Французские тетради - стр. 4
Значительная часть всей эссеистической работы Эренбурга 1955–1958 годов связана с французской темой. Он много писал о французской культуре, нередко пользуясь понятным думающим читателям эзоповым языком, однако грамотные аппаратчики ЦК довольно быстро его раскусили – об этом можно судить уже по тому, что, скажем, о статье «Уроки Стендаля» было принято специальное осуждающее ее постановление ЦК КПСС…
Но обо всем по порядку.
В следующей за «Оттепелью» литературной работе Эренбург вернулся к давним (еще 1915 года) переводам из Франсуа Вийона и заново перевел отрывки из «Большого Завещания» и ряд баллад, а также написал статью о французском поэте (Иностранная литература. 1957. № 1). Это, наряду с эссе «К рисункам Пабло Пикассо» (Иностранная литература. 1956. № 10), положило начало его «Французским тетрадям» – книге эссе и переводов 1955–1957 годов.

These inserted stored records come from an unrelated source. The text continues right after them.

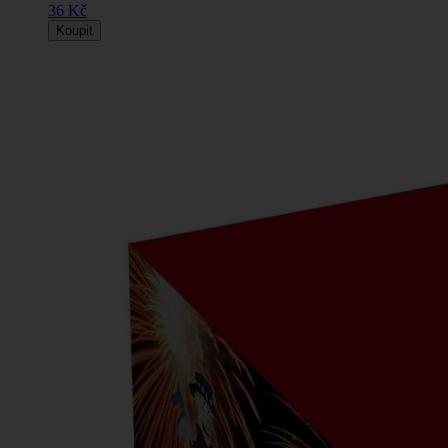
36 Kč
Koupit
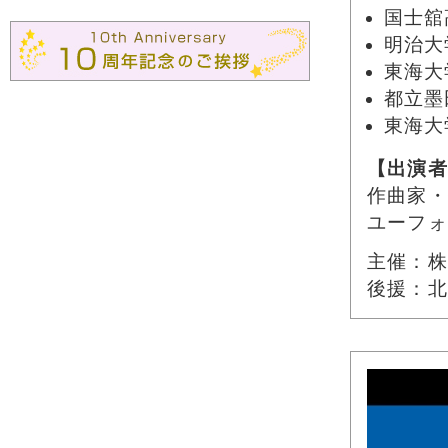
国士舘
明治大
東海大
都立墨
東海大
【出演者
作曲家・
ユーフォ
主催：株
後援：北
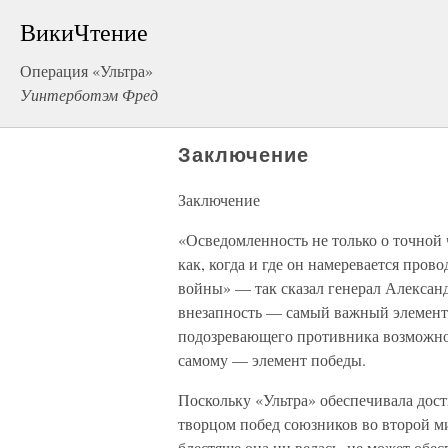
ВикиЧтение
Операция «Ультра»
Уинтерботэм Фред
Заключение
Заключение
«Осведомленность не только о точной 
как, когда и где он намеревается пров
войны» — так сказал генерал Александ
внезапность — самый важный элемент
подозревающего противника возможнос
самому — элемент победы.
Поскольку «Ультра» обеспечивала дос
творцом побед союзников во второй ми
блестяще она ни велась, не может обе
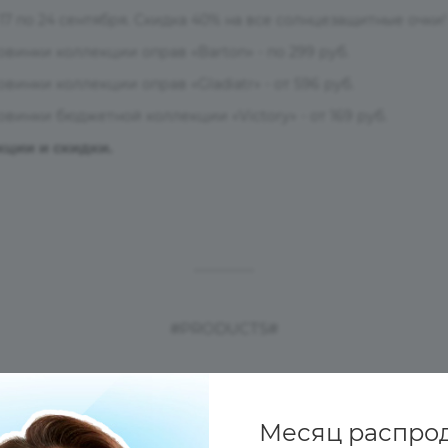
 17 по 24 сентября. Скидка 40% на все солнцезащитные очки!
овинки коллекции оправ «Barton» - по 299 руб.
овинки коллекции оправ «Gladiatr» - от 596 руб.
овинки бюджетной коллекции «Victory» - от 169 руб.
кции и скидки.
—
#PRODUCTS#
—
Месяц распро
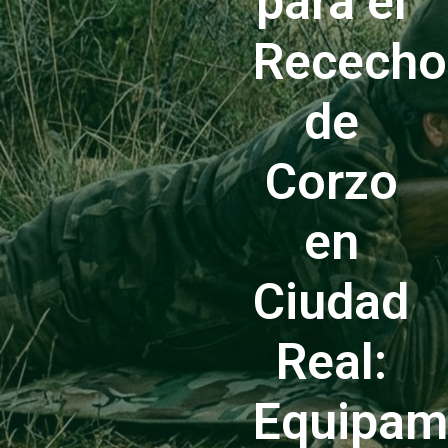
para el
Rececho
de
Corzo
en
Ciudad
Real:
Equipam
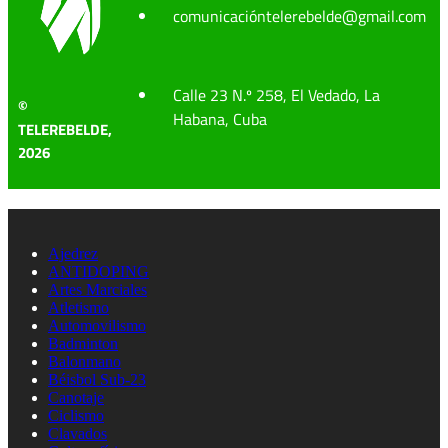
comunicacióntelerebelde@gmail.com
Calle 23 N.º 258, El Vedado, La
©
Habana, Cuba
TELEREBELDE,
2026
Ajedrez
ANTIDOPING
Artes Marciales
Atletismo
Automovilismo
Badminton
Balonmano
Béisbol Sub-23
Canotaje
Ciclismo
Clavados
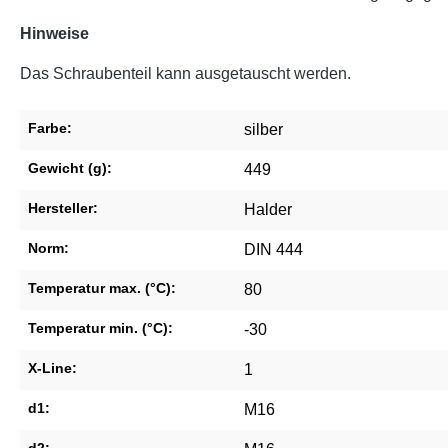
Hinweise
Das Schraubenteil kann ausgetauscht werden.
Farbe:
silber
Gewicht (g):
449
Hersteller:
Halder
Norm:
DIN 444
Temperatur max. (°C):
80
Temperatur min. (°C):
-30
X-Line:
1
d1:
M16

Замысел собрать французские переводы и статьи о писателях и художниках Франции под одной обложкой возник, по-видимому, в самом начале 1957 года, когда две статьи из будущего сборника уже были напечатаны в журнале «Иностранная литература». В феврале 1957 года Эренбург написал для третьего выпуска альманаха «Литературная Москва», который вскоре запретили, рассыпав его набор, статью «Импрессионисты» (незадолго до того полотна этих французских художников наконец выпустили из запасников наших музеев, и они очаровали новые поколения поклонников живописи). А 22 марта 1957-го Эренбург закончил «Уроки Стендаля» и принялся за статью «О некоторых чертах французской культуры» (она стала, по существу, развернутым предисловием к «Французским тетрадям»). В сентябре 1957 года рукопись книги была готова и сдана в издательство «Советский писатель».

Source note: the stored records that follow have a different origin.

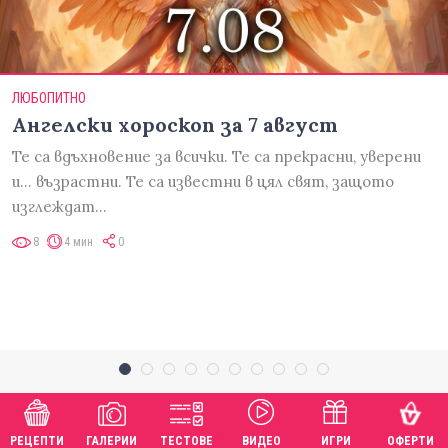
ЛЮБОПИТНО
Ангелски хороскоп за 7 август
Те са вдъхновение за всички. Те са прекрасни, уверени
и... възрастни. Те са известни в цял свят, защото
изглеждат…
8
4 мин
0
РЕЦЕПТИ
ГАЛЕРИИ
ТЕСТОВЕ
ВИДЕО
ИГРИ
ОФЕРТИ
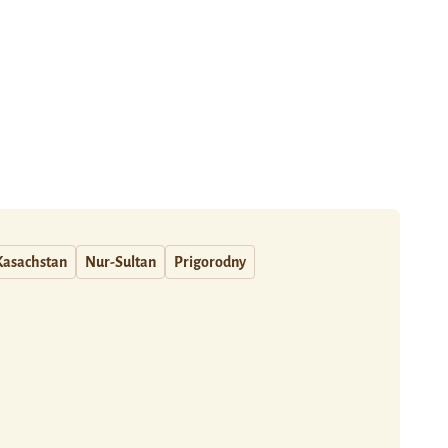
Kasachstan
Nur-Sultan
Prigorodny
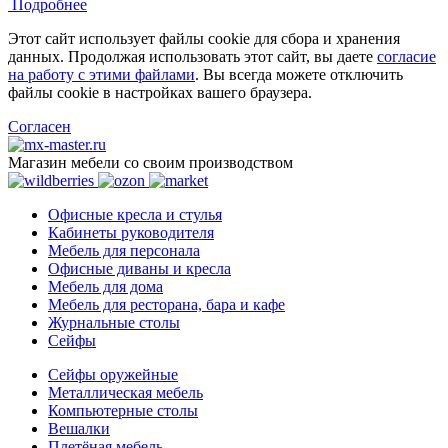
Подробнее
Этот сайт использует файлы cookie для сбора и хранения
данных. Продолжая использовать этот сайт, вы даете
согласие
на работу с этими файлами
. Вы всегда можете отключить
файлы cookie в настройках вашего браузера.
Согласен
Магазин мебели со своим производством
Офисные кресла и стулья
Кабинеты руководителя
Мебель для персонала
Офисные диваны и кресла
Мебель для дома
Мебель для ресторана, бара и кафе
Журнальные столы
Сейфы
Сейфы оружейные
Металлическая мебель
Компьютерные столы
Вешалки
Плетёная мебель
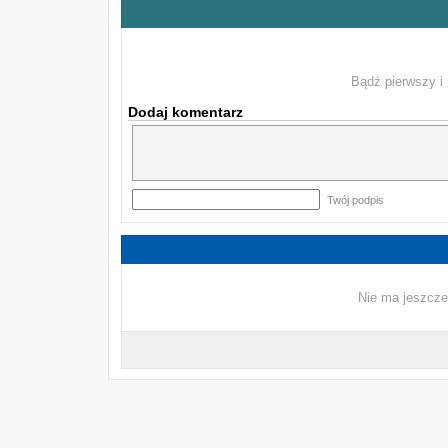
Bądź pierwszy i 
Dodaj komentarz
Twój podpis
Nie ma jeszcze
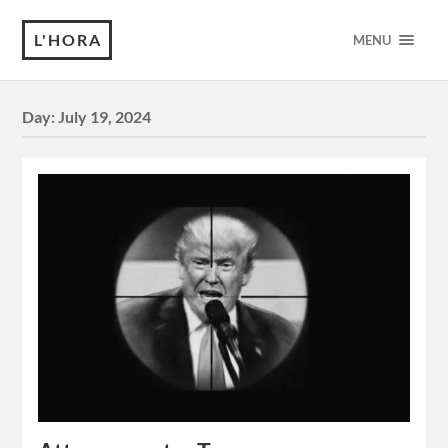
L'HORA
MENU
Day:
July 19, 2024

«Французские тетради» естественно вписываются в литературную работу Эренбурга 1950-х годов, занимая в ней существенное место. Писатель был твердо убежден (на внешний взгляд, может быть, и несколько наивно), что в стране, где уничтожена религия, лишь искусство может возродить нравственность и, как он говорил, реабилитировать совесть. Отсюда его каждодневная настойчивая борьба за право искусства быть самим собой, независимо от того, что думают на сей счет невежественные партократы. Даже в самые мрачные сталинские годы Эренбург делал все, что позволяли его тогдашние возможности, чтобы не были наглухо перекрыты каналы связей с западной культурой; он никогда не скрывал своих вкусов и неизменно добивался, чтобы имена Пикассо и Матисса не вычеркивались из его выступлений. Так, еще в статье «Писатель и жизнь» (1951) Эренбург, вспоминая о встрече с Анри Матиссом (чьи полотна, естественно, были тогда в СССР под запретом), привел его рассказ о том, что есть подлинное искусство, а что – лишь пошлая подделка под него, – и это напечатали! В послесталинское время, несмотря на отчаянное сопротивление влиятельных блюстителей чистоты соцреализма в советском искусстве, поле просветительской деятельности Ильи Эренбурга значительно расширилось. Поколение, сформировавшееся в СССР в шестидесятых годах XX века, многим обязано Илье Эренбургу в своем культурном развитии. Заинтересованное читательское внимание неизменно сопутствовало этой эренбурговской работе, равно как и злобное «непонимание» охранительной критики.